Recently one my friend got a TL verdict in some problem, and another my friend tried to help him to overcome it. Then I joined, got shocked by the results they got and we together stabilized the approach they came to.
By "deep recursion" we will mean a recursion with depth >= 100000. If it's less than 1000, this approach doesn't work at all, if it's between 1000 and 100000, most likely the speedup won't be so high so that will be decisive.
Let's consider this simple DFS function (it just counts the number of vertices):
private int dfs(int x, int p, List<Integer>[] g) {
int result = 1;
for (int y : g[x]) {
if (y == p) {
continue;
}
result += dfs(y, x, g);
}
return result;
}
generate a chain tree with 500000 vertices:
int n = 500000;
List<Integer>[] g = new List[n];
for (int i = 0; i < n; i++) {
g[i] = new ArrayList<>();
}
for (int i = 1; i < n; i++) {
int p = i - 1;
g[i].add(p);
g[p].add(i);
}
and run it:
long t1 = System.nanoTime();
int result = dfs(0, -1, g);
long t2 = System.nanoTime();
System.out.println("time = " + (t2 - t1) / 1.0e9 + " sec, result = " + result);
On my computer it runs 1.8 sec. Too slow for such a simple function, isn't it?
Let's speedup it. First, add two dummy parameters curDepth
and maxDepth
to DFS:
private int dfs(int x, int p, List<Integer>[] g, int curDepth, int maxDepth) {
if (curDepth > maxDepth) {
return 0;
}
int result = 1;
for (int y : g[x]) {
if (y == p) {
continue;
}
result += dfs(y, x, g, curDepth + 1, maxDepth);
}
return result;
}
and then... OMG WTF
long t1 = System.nanoTime();
for (int i = 0; i < 100000; i++) {
dfs(0, -1, g, 0, 0); // JIT please
}
int result = dfs(0, -1, g, 0, Integer.MAX_VALUE);
long t2 = System.nanoTime();
System.out.println("time = " + (t2 - t1) / 1.0e9 + " sec, result = " + result);
Now it works for 0.1 sec :)
When some method in Java is called too frequently, JIT optimizes it. It gets recompiled in runtime and on every new call the recompiled version will be called.

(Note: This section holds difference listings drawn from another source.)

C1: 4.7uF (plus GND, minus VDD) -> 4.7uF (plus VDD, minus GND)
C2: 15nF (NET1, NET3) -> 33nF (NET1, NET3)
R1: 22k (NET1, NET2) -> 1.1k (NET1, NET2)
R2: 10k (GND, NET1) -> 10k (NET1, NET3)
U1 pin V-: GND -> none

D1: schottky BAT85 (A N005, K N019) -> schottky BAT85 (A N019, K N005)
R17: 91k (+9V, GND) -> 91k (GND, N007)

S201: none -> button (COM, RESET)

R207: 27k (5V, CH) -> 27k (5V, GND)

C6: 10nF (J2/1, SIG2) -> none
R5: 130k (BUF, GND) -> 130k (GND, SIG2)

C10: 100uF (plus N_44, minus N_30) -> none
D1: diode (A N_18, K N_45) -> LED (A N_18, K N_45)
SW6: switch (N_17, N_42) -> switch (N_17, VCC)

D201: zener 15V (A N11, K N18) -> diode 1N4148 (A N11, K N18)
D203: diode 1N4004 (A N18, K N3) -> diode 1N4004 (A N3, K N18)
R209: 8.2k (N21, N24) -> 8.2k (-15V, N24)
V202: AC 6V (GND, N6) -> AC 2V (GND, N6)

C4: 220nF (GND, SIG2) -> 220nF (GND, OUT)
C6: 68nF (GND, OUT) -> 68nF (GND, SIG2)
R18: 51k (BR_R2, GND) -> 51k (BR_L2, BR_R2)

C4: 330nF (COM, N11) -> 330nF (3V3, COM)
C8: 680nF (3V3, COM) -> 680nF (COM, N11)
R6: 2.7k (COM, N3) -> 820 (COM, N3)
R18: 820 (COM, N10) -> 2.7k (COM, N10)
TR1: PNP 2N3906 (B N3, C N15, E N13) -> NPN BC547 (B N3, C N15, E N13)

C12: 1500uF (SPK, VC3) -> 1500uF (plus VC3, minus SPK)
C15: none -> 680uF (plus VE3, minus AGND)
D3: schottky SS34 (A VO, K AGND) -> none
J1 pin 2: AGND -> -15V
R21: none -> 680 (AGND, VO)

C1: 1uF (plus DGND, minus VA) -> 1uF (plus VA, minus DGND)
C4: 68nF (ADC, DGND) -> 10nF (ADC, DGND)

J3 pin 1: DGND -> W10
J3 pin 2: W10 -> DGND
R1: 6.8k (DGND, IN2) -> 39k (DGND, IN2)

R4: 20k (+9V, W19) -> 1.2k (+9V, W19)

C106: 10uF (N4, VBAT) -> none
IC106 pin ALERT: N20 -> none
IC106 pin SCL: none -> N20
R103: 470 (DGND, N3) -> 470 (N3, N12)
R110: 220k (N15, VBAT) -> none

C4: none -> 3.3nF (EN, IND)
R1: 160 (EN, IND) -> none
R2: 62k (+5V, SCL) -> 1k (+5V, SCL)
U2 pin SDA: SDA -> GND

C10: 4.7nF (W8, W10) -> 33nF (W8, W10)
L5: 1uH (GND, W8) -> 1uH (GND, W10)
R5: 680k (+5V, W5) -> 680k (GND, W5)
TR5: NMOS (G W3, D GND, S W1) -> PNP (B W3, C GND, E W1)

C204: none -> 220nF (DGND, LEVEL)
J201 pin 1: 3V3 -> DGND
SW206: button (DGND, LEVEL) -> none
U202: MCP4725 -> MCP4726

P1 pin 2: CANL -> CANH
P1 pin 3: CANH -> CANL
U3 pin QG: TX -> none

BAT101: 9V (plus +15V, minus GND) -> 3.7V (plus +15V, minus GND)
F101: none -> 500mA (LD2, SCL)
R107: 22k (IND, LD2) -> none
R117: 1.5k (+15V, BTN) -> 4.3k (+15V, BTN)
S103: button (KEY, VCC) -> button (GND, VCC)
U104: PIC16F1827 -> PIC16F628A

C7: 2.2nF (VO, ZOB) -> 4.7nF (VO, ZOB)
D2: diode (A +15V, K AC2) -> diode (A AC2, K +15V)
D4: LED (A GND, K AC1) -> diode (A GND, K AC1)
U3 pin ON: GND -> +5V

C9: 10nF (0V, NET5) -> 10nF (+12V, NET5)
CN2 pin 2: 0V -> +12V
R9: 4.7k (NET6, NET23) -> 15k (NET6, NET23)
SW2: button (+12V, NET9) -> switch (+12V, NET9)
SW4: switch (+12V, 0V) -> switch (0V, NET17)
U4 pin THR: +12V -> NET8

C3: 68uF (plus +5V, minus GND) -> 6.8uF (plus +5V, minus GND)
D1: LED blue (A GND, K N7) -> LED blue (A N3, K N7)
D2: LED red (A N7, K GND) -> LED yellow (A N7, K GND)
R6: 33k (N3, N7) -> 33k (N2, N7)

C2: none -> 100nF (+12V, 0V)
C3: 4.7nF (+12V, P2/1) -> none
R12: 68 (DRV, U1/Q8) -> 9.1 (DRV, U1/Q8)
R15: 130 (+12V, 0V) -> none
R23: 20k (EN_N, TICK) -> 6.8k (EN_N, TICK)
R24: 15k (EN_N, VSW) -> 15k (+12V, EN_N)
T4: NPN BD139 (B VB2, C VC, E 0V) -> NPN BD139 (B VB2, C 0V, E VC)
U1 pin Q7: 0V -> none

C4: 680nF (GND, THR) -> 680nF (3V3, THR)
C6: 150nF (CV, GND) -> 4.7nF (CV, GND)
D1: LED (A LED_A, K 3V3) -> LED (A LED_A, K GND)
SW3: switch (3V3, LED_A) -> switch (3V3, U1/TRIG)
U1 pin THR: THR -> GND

However, the method cannot be recompiled while it is being executed. See this StackOverflow thread for more info. Maybe some Java expert can add something?
So in the first example, we enter into not optimized version of DFS and use it all the time. In the second example we do a lot of very short DFS calls, it for sure gets optimized, and finally we use optimized version to solve the actual problem.
Make sure the warming up does many calls but doesn't do many operations. In this example it's wise to do these fake DFS calls from a leaf and stop after the first recursive call.
Make sure all branches in your recursive function are actually run. It would be wrong to call dfs(0, -1, g, 0, -1)
because the execution finishes quickly on if (curDepth > maxDepth)
, and the remaining code with iteration over adjacency list is not run and therefore is not optimized.
It doesn't work very well on Codeforces:
But it works just fine on Ideone:
- Java 8: https://ideone.com/2dXc6b vs https://ideone.com/EG2opW
- Java 12: https://ideone.com/IZ1olp vs https://ideone.com/CWde2I
and also works on:
- Atcoder
- CSES
- Yandex.Contest in Java 8 compiler
- ...
Maybe it's Windows/Linux or 32-bit/64-bit or OpenJDK/Oracle JDK differences, I haven't tested it yet.
Once more, it works only when recursion has depth >= 100000, and only on specific sites. But maybe it will help someone, and it is funny anyway.